Seed World

CSGA Board Recommends Amalgamation, Glyn Chancey Set to Leave as Executive Director

At its virtual annual meeting this week, the Canadian Seed Growers’ Association (CSGA) board officially recommended to members the proposal to amalgamate as Seeds Canada, while executive director Glyn Chancey announced he is leaving the organization.

Just over 100 members and over 50 guests joined the meeting, the first of its kind in CSGA’s history. Possibly the last annual meeting for the CSGA, the board officially endorsed the proposed merger to become Seeds Canada, which would see the CSGA join forces with the Canadian Seed Trade Association, Canadian Seed Institute, Canadian Plant Technology Agency and the Commercial Seed Analysts Association of Canada.

“I know there are concerns with the amalgamation proposals. Many have questioned the wisdom of joining with the seed trade. The board has struggled with this question. It’s true there are fundamental differences between the groups,” said outgoing president Jonathan Nyborg.

“This discussion has been going on for five years, and we are at the point where it’s time to call a vote to it and make a decision. For some, this is a difficult decision, there’s no doubt about that. We have 116 years serving Canadian agriculture, and to suggest CSGA would no longer be its own separate entity does not come easily. Other people realize times have changed and we are better off joining forces with our seed sector partners.”

Joe Rennick takes the president’s torch from Nyborg.

Voting on the merger did not take place at the virtual meeting. CSGA members will cast their votes beginning next week and voting will extend until Aug. 27, when a special general meeting of members is held to announce the result. Two-thirds of members who vote must vote yes to the merger in order for the CSGA to join Seeds Canada.

Chancey to Depart

It was announced that Executive Director Glyn Chancey will leave his position after five years at the end of this fiscal year, February 1, 2021 — news that Chancey himself first broke a couple of months ago.

“I’ve been left with an extremely positive impression of everyone involved in this industry and what we’ve accomplished working together,” he said. “Our leadership was strong when I arrived and is world-class now. …I remember walking in the door and hearing about turnaround times that took weeks, and now turnaround times are measured in hours.”

Prior to his start at CSGA, Chancey spent 30 years in public service. During that time, he held executive positions with a number of government departments and agencies, including the Market and Industry Services branch of AAFC, the Plant Health and Biosecurity Directorate of the Canadian Food Inspection Agency (CFIA), the Red Tape Reduction Commission Secretariat at the Treasury Board Secretariat and the Canada-United States Regulatory Cooperation Council Secretariat at the Privy Council Office.

He added that the future is strong for Canadian seed growers whether the CSGA becomes a part of Seeds Canada or not, and that CSGA is working hard to ensure a successful transition.

“Whether it’s CSGA 2.0 or Seeds Canada, members are in good hands,” he added.

More Information Sought

Five out of seven resolutions were carried that will see CSGA members provided with additional information and given additional opportunities to express their opinions on the Seeds Canada merger proposal.

  • A complete SWOT (Strengths, Weaknesses, Opportunities, and Threats) analysis of the new seed organization will be provided to help members make a more informed decision.
  • CSGA will provide an interactive forum on their website for members with different viewpoints and concerns about the proposed merger.
  • CSGA members will receive current and accurate financial information from all the potential Seeds Canada amalgamating associations.
  • A resolution was passed to revisit Seeds Canada bylaws and reanalyze the ratification process in order to ensure the new Seeds Canada board shall only be allowed to provide a biography of possible board candidates, but will not be allowed to make recommendations on any possible candidates.
  • A resolution was passed calling on the CSGA board to “remove all of the impediments to having the full discussion for all to engage in and hear” in regards to the merger proposal.
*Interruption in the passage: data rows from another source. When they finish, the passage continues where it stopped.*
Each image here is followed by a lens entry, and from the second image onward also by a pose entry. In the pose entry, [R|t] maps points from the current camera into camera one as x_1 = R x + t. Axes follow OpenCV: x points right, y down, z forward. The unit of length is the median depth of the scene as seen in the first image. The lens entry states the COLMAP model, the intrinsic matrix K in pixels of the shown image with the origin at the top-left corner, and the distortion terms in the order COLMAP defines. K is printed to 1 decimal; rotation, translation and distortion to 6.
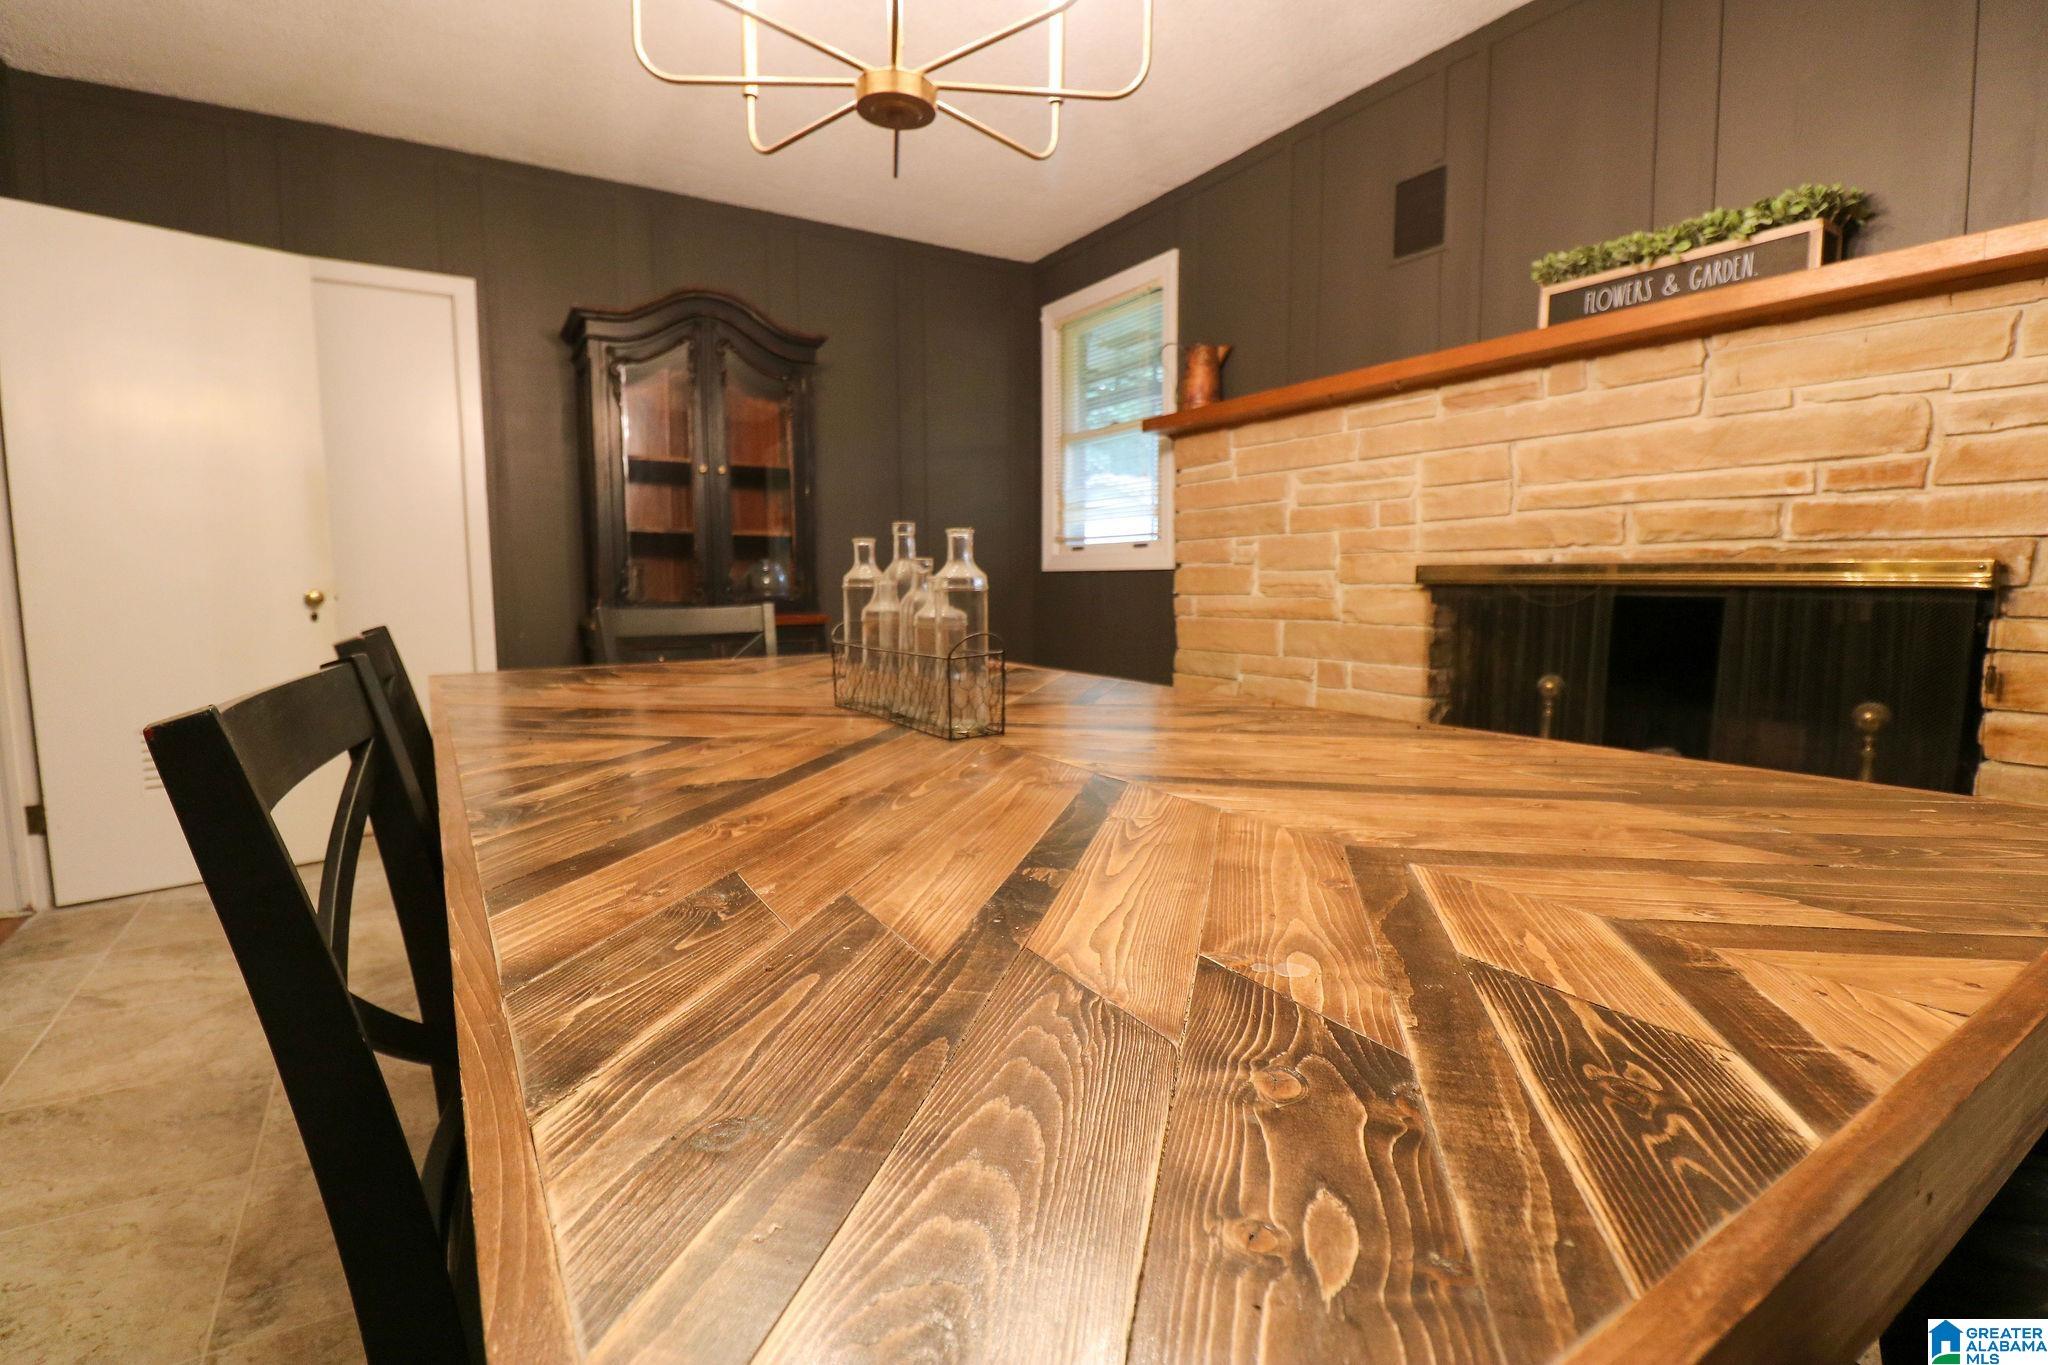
lens RADIAL K [[948.5, 0, 1027.7], [0, 948.5, 678.6], [0, 0, 1]] dist [0.002358, -0.013056]
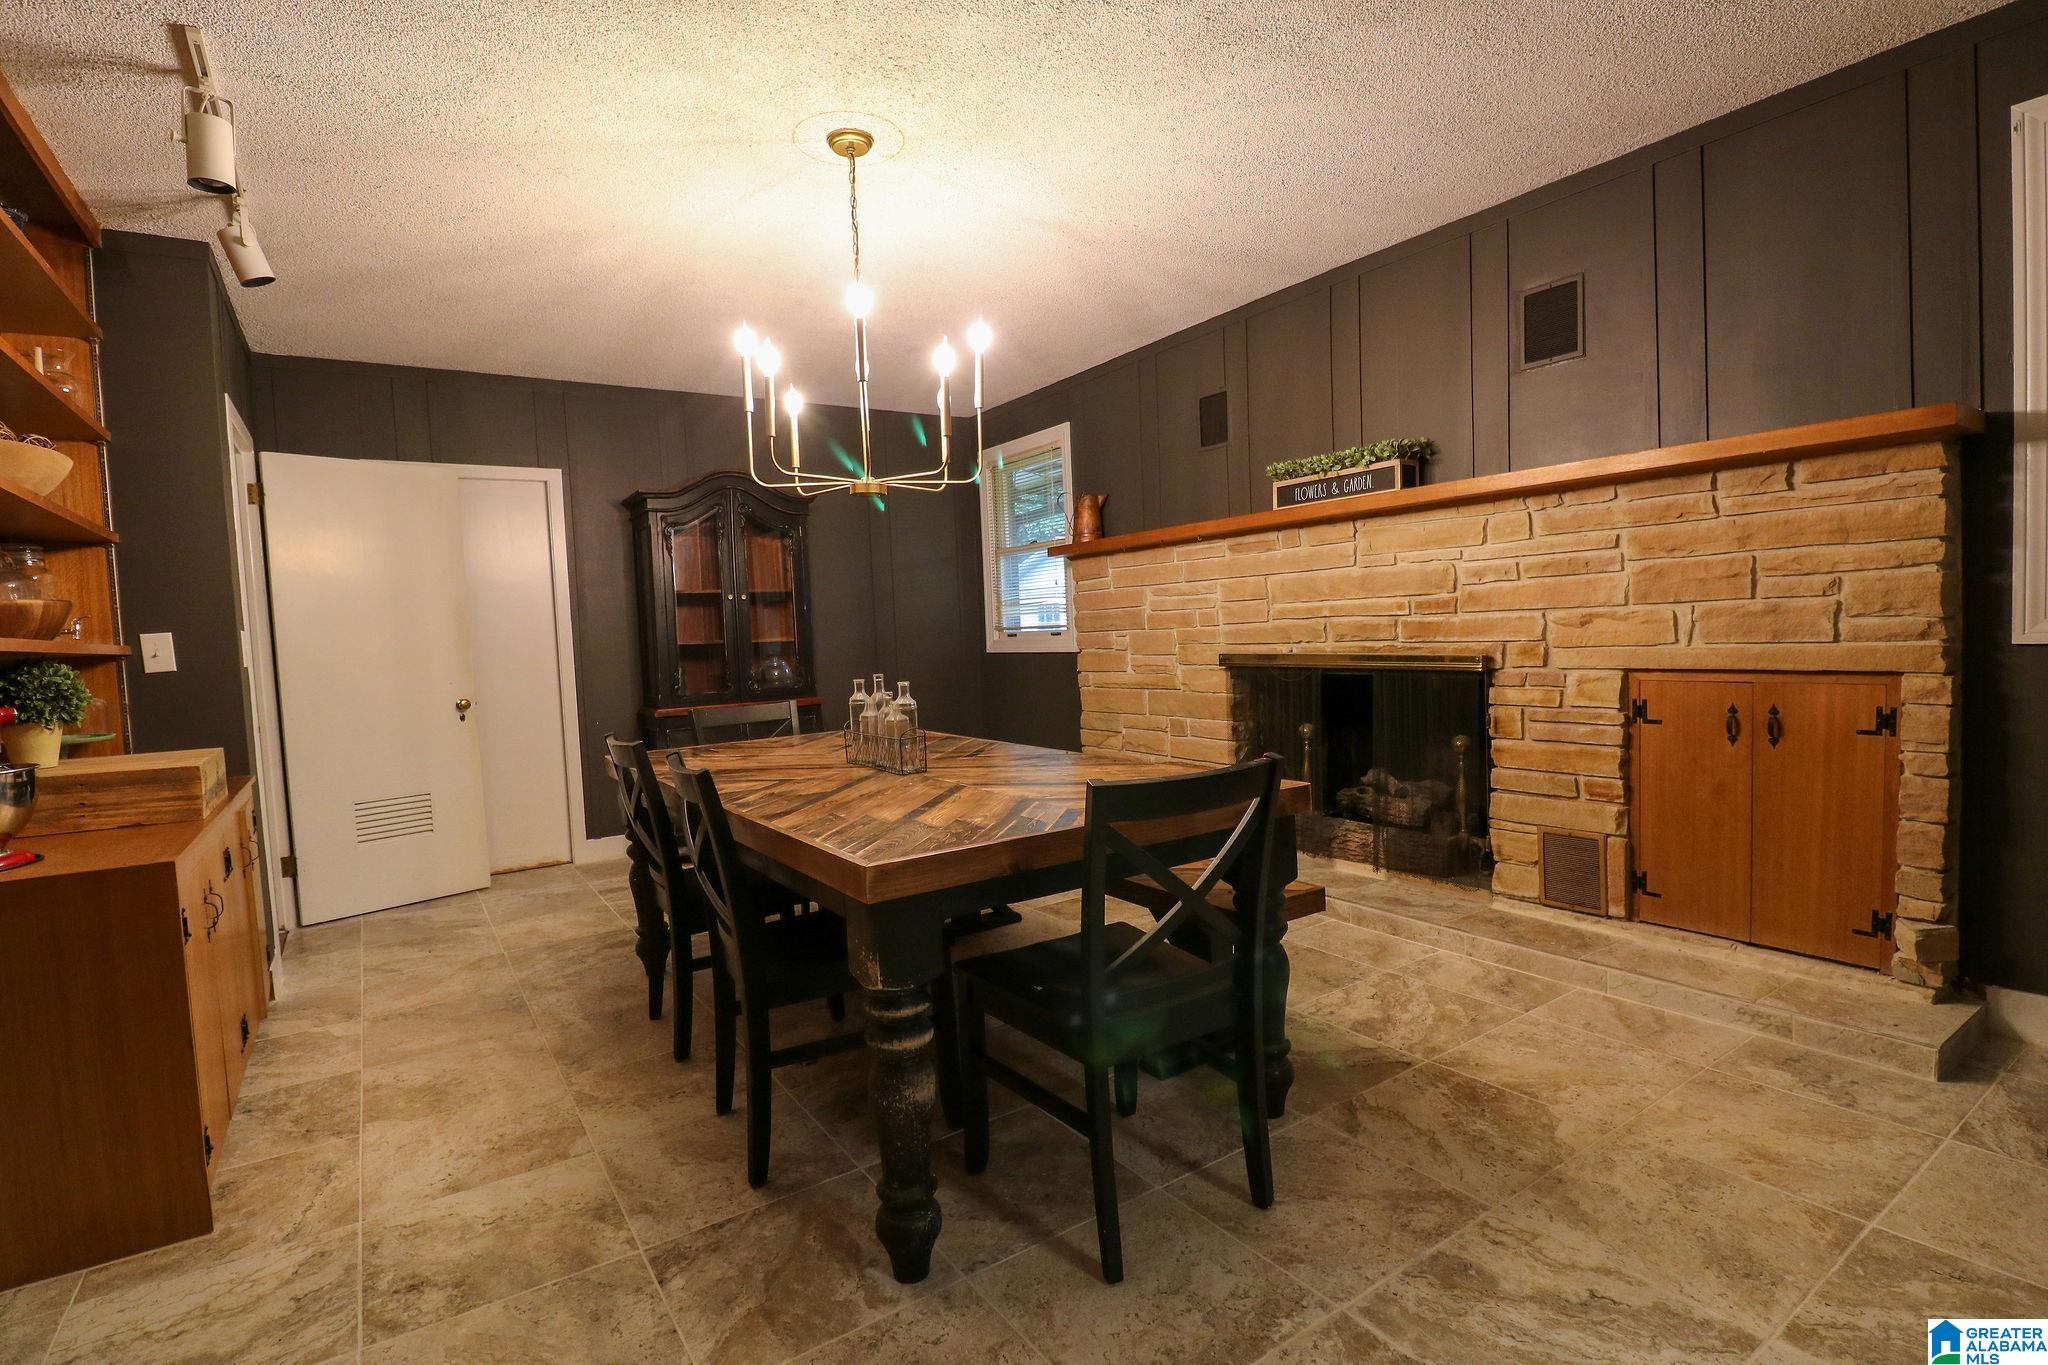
lens RADIAL K [[977.5, 0, 1030.3], [0, 977.5, 679.1], [0, 0, 1]] dist [0.015429, -0.015059]
pose [[0.998887, -0.040790, 0.023698, 0.084610], [0.041959, 0.997810, -0.051133, -0.015260], [-0.021560, 0.052070, 0.998411, -0.643951]]
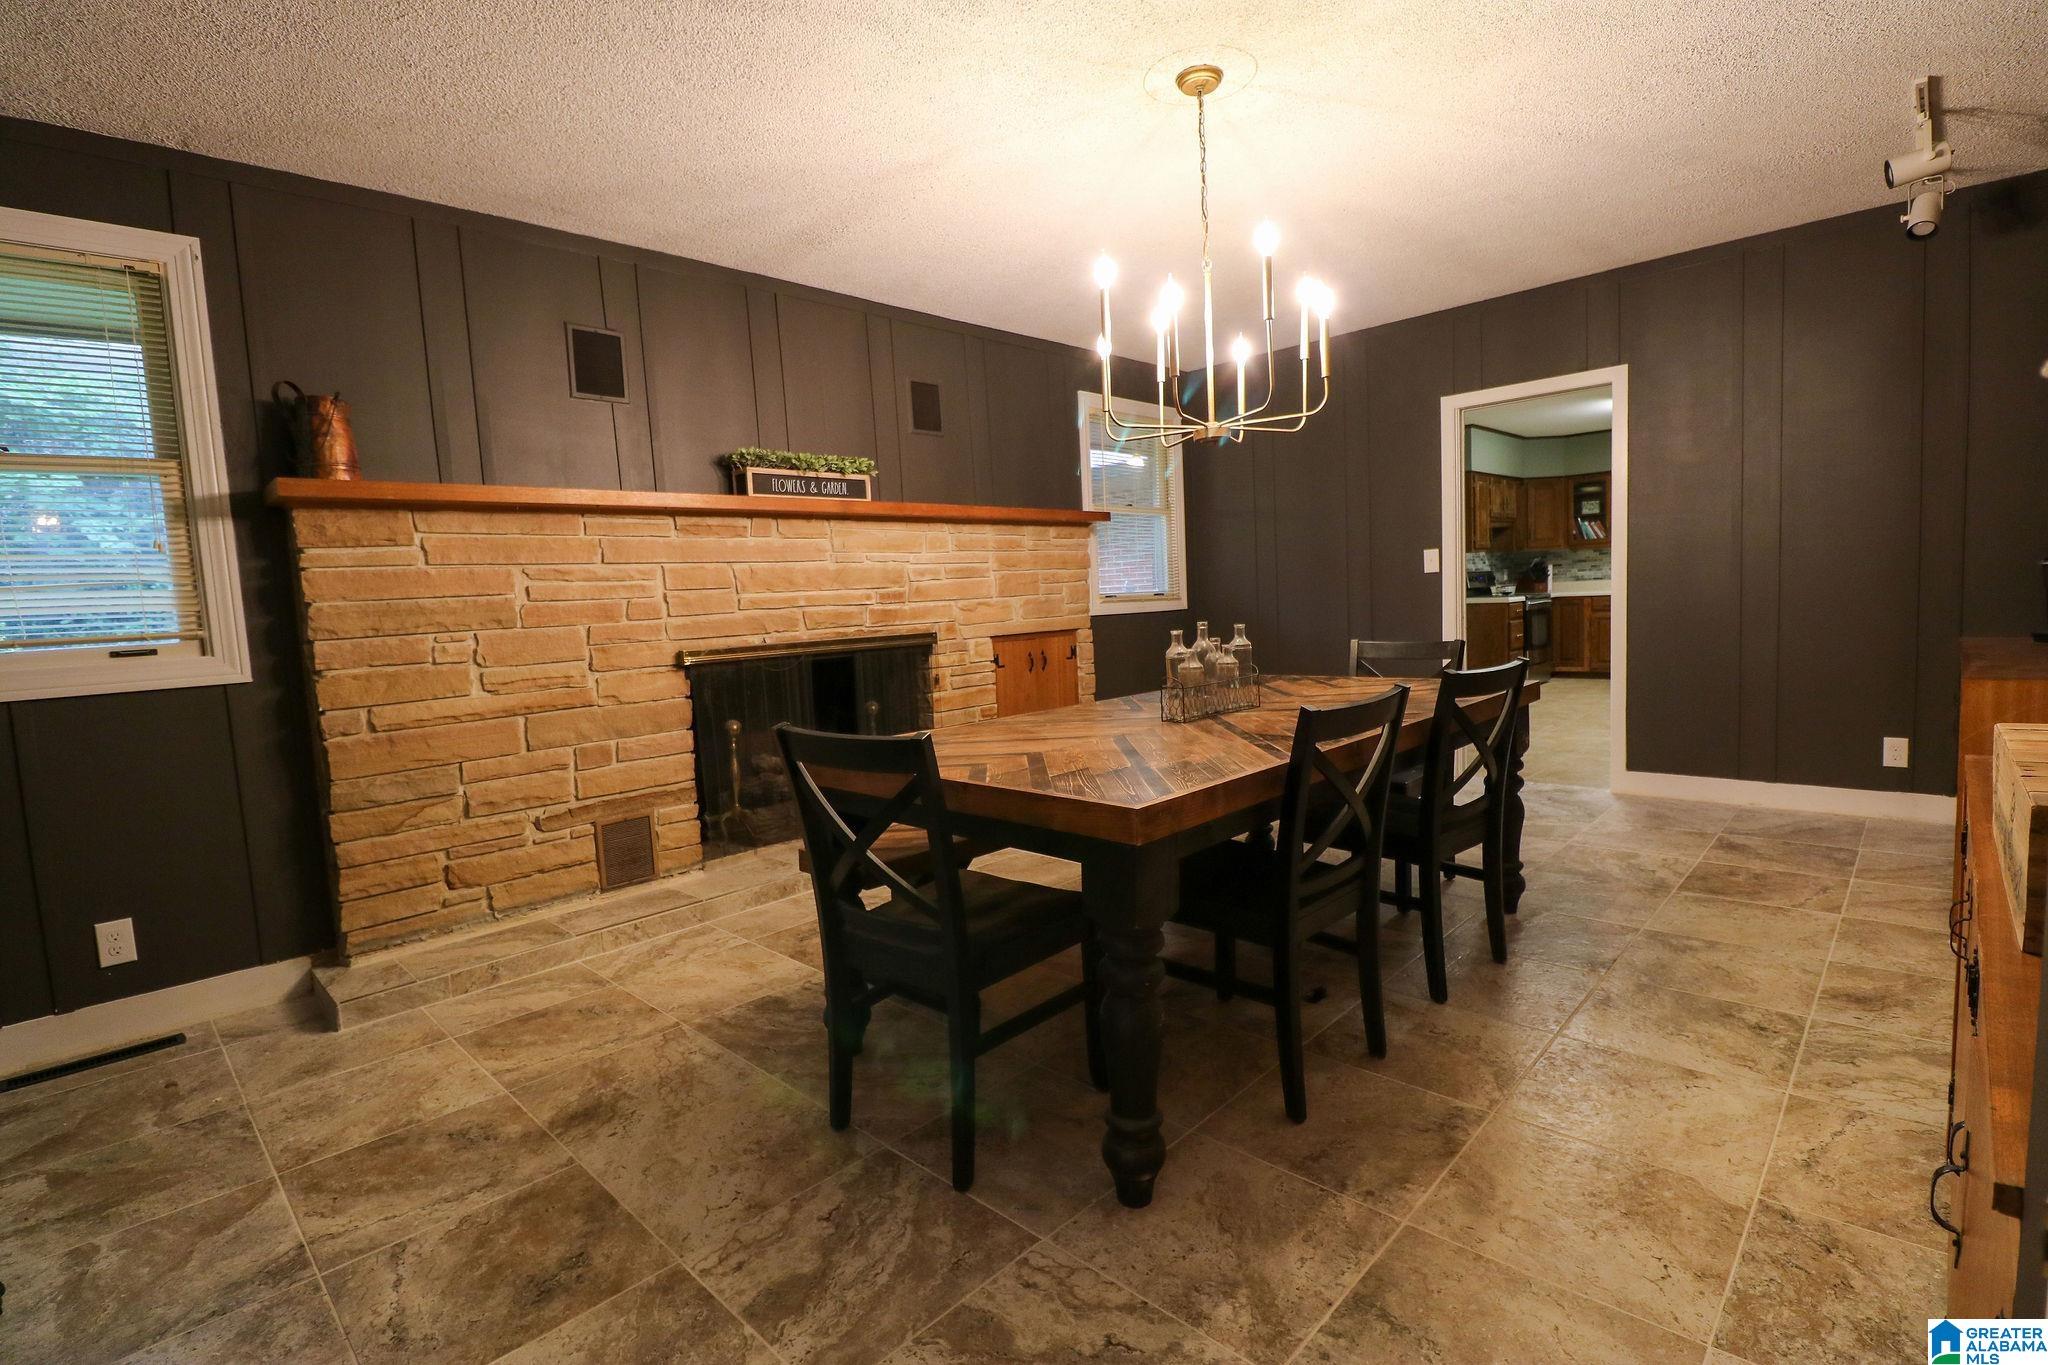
lens RADIAL K [[949.3, 0, 1026.8], [0, 949.3, 680.3], [0, 0, 1]] dist [0.002730, -0.010831]
pose [[-0.229234, -0.067910, 0.970999, -1.116548], [0.153586, 0.982543, 0.104976, -0.170306], [-0.961178, 0.173196, -0.214802, 0.989505]]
This includes a discussion of the weaknesses and threats, as well as opportunities and strengths of the proposed merger; the Town Hall Meetings must include representation from both sides, and all town hall meetings to be recoded and archived in their entirety, for easy review by all members; a web presence provided for opposing views for concerns or questions to be discussed from both sides; the information that the discussion has been broadened on both electronic and hard copy need to be sent to members by July 15 prior to the start of voting.

A resolution was rejected calling on members to receive current and accurate financial information listing potential benefits and liabilities (including anticipated future fees/costs) that all CSGA members can expect over at least the next five years should they join Seeds Canada.

A further resolution was rejected that called on the board to quash the amalgamation with Seeds Canada unless a certain numbers of seats on the Seeds Canada board were reserved for small to mid-sized independent seed growers.

—This story has been updated to reflect the fact that a resolution calling on members to receive current and accurate financial information listing potential benefits and liabilities of a merger was defeated and not passed as originally stated.